Wednesday, March 07, 2018

"At some point, the sheer numbers of the dead become unmissable..." - A. Sullivan



I've been thinking about writing about the "Opioid Epidemic," but never around got to it, and then I came across Andrew Sullivan's article in NY Magazine. Definitive. Beautifully written. Masterful. You should read it. 

I guess, you can distill my thoughts on the subject down to Nancy Reagan's (no, really, not kidding!), quite ridiculous and pithy  slogan from the 80's: "Just Say No!"

Just like Oscar Wilde, I can "resist anything but temptation." I have learned that sometimes, (usually), the best policy when it comes to many, or probably, most intoxicants, is to just say NO! Nancy wasn't cool, but probably wasn't wrong either. When you pick your poison your poison also picks you!

Here's Sullivan: 

"To see this epidemic as simply a pharmaceutical or chemically addictive problem is to miss something: the despair that currently makes so many want to fly away. Opioids are just one of the ways Americans are trying to cope with an inhuman new world where everything is flat, where communication is virtual, and where those core elements of human happiness — faith, family, community — seem to elude so many. Until we resolve these deeper social, cultural, and psychological problems, until we discover a new meaning or reimagine our old religion or reinvent our way of life, the poppy will flourish.
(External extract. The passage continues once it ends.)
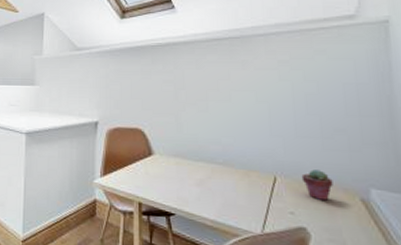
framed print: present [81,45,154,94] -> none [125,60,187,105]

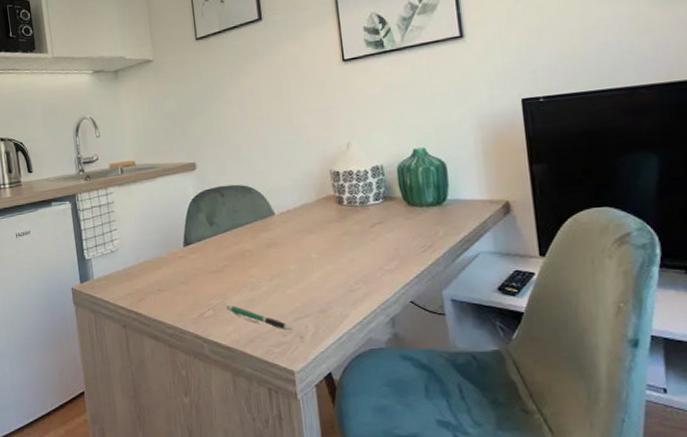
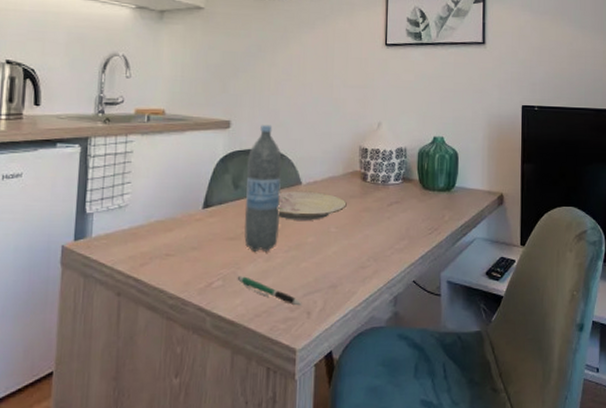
water bottle: none [218,161,260,282] -> present [244,124,282,251]
plate: none [253,220,325,250] -> present [278,190,347,220]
We have seen this story before — in America and elsewhere.
The allure of opiates’ joys are filling a hole in the human heart and soul today as they have since the dawn of civilization. But this time, the drugs are not merely laced with danger and addiction. In a way never experienced by humanity before, the pharmaceutically sophisticated and ever more intense bastard children of the sturdy little flower bring mass death in their wake. This time, they are agents of an eternal and enveloping darkness. And there is a long, long path ahead, and many more bodies to count, before we will see any light."